Throughout the collection, the first line (or a fraction of it) often serves as each poem’s title, immediately inviting readers into the thick of the poems. Although periods and commas are rarely used here, the dash is used in nearly every poem, often several times on a single page. In the instance of the chapbook’s first poem, a dash is used before the first word and after the last word of the poem, suggesting, perhaps, that there is much more to the poem than we can physically see. The effect this has is significant, as it requires that we suspend our desire for closure, and open ourselves to the possibility that a poem may continue to live off of the page.

Perhaps poetry is a way for humans to deal with uncertainties, and to stir our thoughts and memories, our origins and ancestries into something tangible and concrete.
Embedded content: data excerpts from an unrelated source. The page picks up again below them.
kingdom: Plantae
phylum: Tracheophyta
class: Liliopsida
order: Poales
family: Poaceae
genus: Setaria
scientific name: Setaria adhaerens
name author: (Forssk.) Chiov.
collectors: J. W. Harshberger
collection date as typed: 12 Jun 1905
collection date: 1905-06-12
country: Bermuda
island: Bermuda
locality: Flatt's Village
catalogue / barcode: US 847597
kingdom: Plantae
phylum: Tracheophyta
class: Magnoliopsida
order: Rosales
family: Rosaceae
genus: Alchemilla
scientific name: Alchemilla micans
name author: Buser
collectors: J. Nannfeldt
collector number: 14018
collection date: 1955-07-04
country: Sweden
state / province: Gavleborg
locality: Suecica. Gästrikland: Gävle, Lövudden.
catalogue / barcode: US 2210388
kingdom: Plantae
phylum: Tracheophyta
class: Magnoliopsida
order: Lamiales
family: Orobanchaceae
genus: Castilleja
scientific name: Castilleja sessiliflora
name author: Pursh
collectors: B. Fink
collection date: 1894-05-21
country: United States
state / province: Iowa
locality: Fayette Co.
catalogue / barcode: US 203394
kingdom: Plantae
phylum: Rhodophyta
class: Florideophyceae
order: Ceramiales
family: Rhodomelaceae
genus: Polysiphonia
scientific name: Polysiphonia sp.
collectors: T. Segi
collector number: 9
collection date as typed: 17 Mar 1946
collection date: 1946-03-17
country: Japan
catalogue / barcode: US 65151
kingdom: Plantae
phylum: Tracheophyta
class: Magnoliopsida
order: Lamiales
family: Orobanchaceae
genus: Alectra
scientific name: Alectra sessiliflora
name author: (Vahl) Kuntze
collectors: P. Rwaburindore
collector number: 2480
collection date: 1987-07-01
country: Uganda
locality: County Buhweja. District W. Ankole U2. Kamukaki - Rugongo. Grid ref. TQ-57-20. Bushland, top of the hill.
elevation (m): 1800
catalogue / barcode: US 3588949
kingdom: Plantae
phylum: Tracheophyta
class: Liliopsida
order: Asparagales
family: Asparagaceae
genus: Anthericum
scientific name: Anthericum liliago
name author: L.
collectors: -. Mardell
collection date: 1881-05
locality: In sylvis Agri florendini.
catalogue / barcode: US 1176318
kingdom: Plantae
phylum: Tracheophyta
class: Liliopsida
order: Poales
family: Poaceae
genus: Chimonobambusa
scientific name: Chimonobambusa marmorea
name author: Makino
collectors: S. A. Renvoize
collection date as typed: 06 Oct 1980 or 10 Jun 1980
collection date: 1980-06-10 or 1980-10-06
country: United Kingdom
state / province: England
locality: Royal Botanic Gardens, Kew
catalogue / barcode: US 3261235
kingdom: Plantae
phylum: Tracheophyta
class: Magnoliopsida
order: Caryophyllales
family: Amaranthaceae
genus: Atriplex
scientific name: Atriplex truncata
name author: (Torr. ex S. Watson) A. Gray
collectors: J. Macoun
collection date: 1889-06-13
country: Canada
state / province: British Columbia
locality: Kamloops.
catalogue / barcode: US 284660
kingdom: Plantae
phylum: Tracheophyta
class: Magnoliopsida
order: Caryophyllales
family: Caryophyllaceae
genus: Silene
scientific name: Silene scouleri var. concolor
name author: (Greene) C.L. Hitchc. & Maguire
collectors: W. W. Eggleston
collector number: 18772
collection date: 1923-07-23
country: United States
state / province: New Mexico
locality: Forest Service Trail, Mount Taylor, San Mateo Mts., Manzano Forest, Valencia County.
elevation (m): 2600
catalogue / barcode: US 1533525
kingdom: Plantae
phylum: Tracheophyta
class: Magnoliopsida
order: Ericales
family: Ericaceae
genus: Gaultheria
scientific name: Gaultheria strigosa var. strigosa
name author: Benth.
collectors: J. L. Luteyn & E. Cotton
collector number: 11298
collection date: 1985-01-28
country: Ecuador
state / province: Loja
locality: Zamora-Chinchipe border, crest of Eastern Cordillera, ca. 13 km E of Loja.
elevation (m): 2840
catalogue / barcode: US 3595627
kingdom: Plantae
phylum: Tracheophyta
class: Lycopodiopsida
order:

Xiong’s first poem here gives meaning to the action of writing:

—we write to come
to what so many
      stare in wonder—
to make a plot—
to rotate the storm—

This is poetry with purpose. The line “to make a plot” invites itself to dual interpretation. We can use writing to weave stories from language, but we can also use it to give thoughts a physical place on the page, a plot of parchment to call their home. We see this again in “([an]other revelation)”: “Today, the air grows dense. I press here / & there to recite, to document again & again.” In the next poem, we are told, “We’ll keep entering the spaces of our ancestors / —wade through the marshes of stories.” Later in the same poem, “The world as we know it builds for the comfort of / ghosts.” We revisit the stories of our past, and while some of our animal counterparts may be content with the unknown, may be “one with the dark,” we may always find the need to search for answers.

Deer Hour acknowledges that we are sometimes “unable to reconcile / the wild & the not-wild.” While some of our actions are calculated, precise, and purposeful, others seem to come from something within us that is animalistic and bound by instinct. In “An overlord rises . . . ,” the speaker leans into the ground, howling, and asks:

      how do you receive
my calls—

my thumb alone controlled
by nine separate muscles
the larynx by animal will

This suggests, perhaps, disengagement between our physical body and something else, something wild, deep within us. In “The sun as we do goes,” we are told:

When we catch prey / it is
the all-knowing / anatomical
                    plan just as

a cat drawing to its mouth
the prey in this / common
           hour

We have our instincts and somehow know what we must do to stay alive. In “([an]other revelation)” we accept that “The hand was formed to hold a weapon— / to drive away mystery from the natural world.” We resist the unknown as though we wish to conquer it. This resistance is again portrayed in the next stanza: “The human voice often returns “like this” you say, turning / from the soil—becoming full of form: unpalatable.” Form, both of our language and of our own physical bodies is a limitation and enclosure.

In “In the winter,” the second poem of the collection, we are invited to consider our vulnerabilities as humans:

In the winter
you begin to understand
these places are not for you.

        your own body to help you
        to collapse inside quietly—
        we don’t know anything.

It is in the extremes of winter that we become aware of the fragility of our own bodies. The statement “we don’t know anything” ends with one of the few periods we find in this collection. The punctuation gives this statement truth, power, finality. If there is anything that we can state with ultimate confidence, it is that our existence is stricken with mystery. In “Praise the storm, its mechanism,” it is the “red cedars whose secrets keep us logging.”

Khaty Xiong’s Deer Hour utilizes form, but refuses to be infinitely bound by it. The poems here seem to live just as often between the pages as they do on them. It’s a book that employs language, yet acknowledges its limitations. These poems invite us to consider our vulnerabilities and yet resist them. Deer Hour is a book that pushes and pulls, while its secrets keep us reading.